I built a small end-to-end pipeline to simulate a common data engineering scenario: ingesting new files from cloud storage into a data platform automatically.

The pipeline:

extracts trending songs data from Kworb
writes the data as Parquet files
uploads them to Google Cloud Storage (GCS)
uses Databricks Autoloader to ingest new files incrementally
Architecture

The flow is straightforward:

Extract data from the source (Kworb) -> Store locally as Parquet-> Upload files to GCS -> Autoloader detects new files -> Data is written to a raw table

Data extraction

I used a Python script to collect trending songs and structure the data before saving it as Parquet.

uv run python src/extract_songs.py
Upload to GCS

To simulate a real ingestion layer, files are uploaded to a GCS bucket using Application Default Credentials.

gcloud auth login gcloud config set project <YOUR_PROJECT_ID> gcloud auth application-default login

Upload step:

uv run python src/load_files.py
Autoloader ingestion

On the Databricks side, Autoloader is used to ingest new files incrementally.

Source: GCS bucket
Format: Parquet
Target:
Catalog: songs_trending
Schema: raw

Basic example:

df = ( spark.readStream .format("cloudFiles") .option("cloudFiles.format", "parquet") .load("gs://<bucket>/path") )
This avoids reprocessing files and handles file discovery automatically.

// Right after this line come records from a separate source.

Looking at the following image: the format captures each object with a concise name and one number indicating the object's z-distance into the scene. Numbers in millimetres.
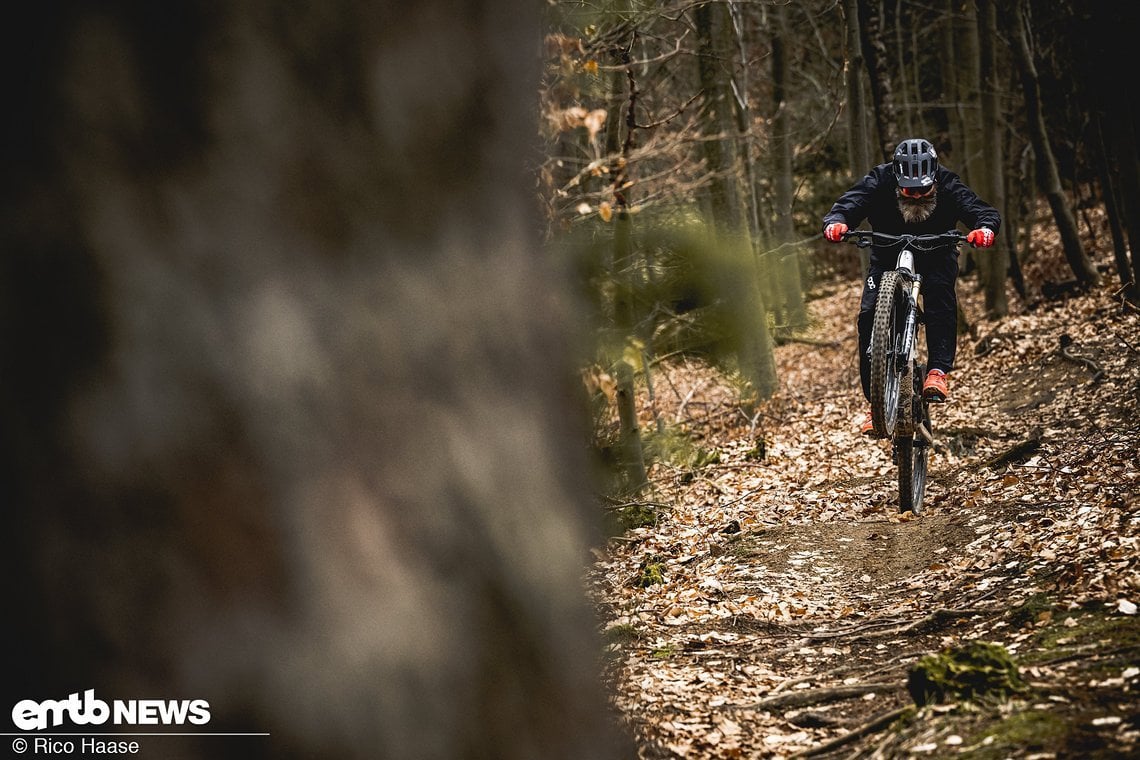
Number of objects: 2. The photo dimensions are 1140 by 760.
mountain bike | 12953
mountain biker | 13602
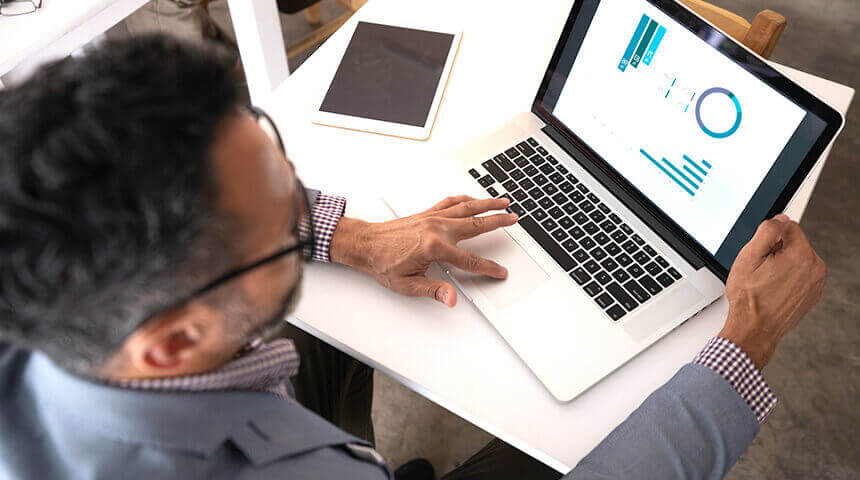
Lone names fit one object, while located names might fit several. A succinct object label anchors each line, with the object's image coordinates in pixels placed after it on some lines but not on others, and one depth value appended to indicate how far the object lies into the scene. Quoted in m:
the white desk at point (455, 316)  0.81
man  0.42
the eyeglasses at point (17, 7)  1.41
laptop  0.80
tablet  1.11
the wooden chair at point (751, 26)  1.07
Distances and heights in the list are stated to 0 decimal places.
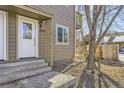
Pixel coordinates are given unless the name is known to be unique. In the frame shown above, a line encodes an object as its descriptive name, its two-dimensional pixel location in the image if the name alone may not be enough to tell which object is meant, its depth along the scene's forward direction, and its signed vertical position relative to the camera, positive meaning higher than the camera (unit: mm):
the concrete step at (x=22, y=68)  3028 -849
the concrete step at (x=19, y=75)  2716 -1007
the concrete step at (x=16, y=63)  3228 -709
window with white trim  5654 +709
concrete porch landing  2743 -1126
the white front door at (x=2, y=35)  3675 +415
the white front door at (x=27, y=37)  4180 +392
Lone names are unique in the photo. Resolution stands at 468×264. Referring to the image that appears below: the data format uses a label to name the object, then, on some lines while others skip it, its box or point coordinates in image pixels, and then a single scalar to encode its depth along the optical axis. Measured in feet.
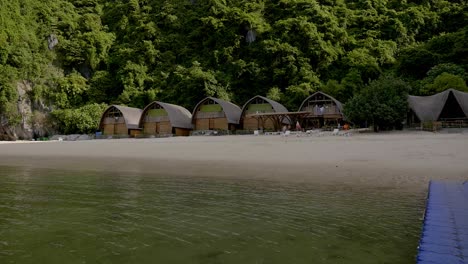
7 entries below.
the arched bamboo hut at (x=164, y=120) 133.80
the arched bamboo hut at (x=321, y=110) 125.59
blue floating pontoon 11.23
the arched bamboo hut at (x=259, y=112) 130.11
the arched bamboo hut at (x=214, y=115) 132.98
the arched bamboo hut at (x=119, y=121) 139.33
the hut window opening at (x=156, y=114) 135.95
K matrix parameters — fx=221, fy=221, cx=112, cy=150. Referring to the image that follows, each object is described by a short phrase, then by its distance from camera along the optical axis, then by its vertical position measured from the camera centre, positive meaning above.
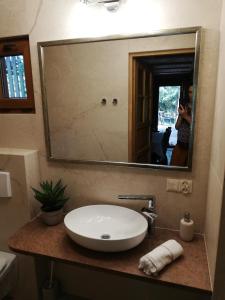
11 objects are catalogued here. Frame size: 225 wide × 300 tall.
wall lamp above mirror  1.16 +0.56
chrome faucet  1.23 -0.56
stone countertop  0.97 -0.71
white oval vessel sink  1.04 -0.63
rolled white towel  0.98 -0.67
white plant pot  1.36 -0.65
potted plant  1.37 -0.57
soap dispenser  1.20 -0.63
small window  1.46 +0.24
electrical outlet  1.25 -0.43
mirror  1.17 +0.07
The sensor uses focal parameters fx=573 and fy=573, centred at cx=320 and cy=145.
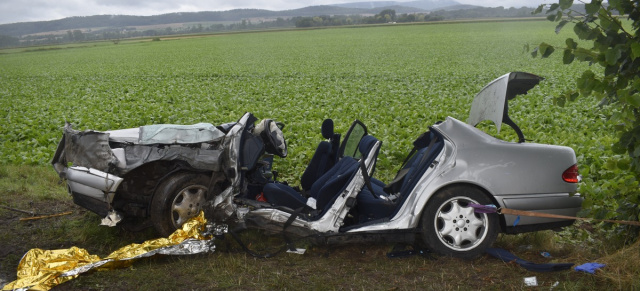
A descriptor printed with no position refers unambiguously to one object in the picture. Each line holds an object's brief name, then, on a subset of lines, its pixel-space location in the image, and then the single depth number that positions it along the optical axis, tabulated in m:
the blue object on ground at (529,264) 4.55
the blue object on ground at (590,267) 4.38
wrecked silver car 4.87
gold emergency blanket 4.38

Parquet simplifies ingestion and downstream usage
Autoloader reduces the need for manual orchestration
Authentication via ADC is straightforward but easy to misconfigure locally
File organization in the bucket impacts performance and scalability

This is a minimal setup, but it reflects a common pattern in data engineering:
data lands in object storage and is incrementally ingested into a platform.

Building small pipelines like this is a good way to practice real-world concepts beyond theory.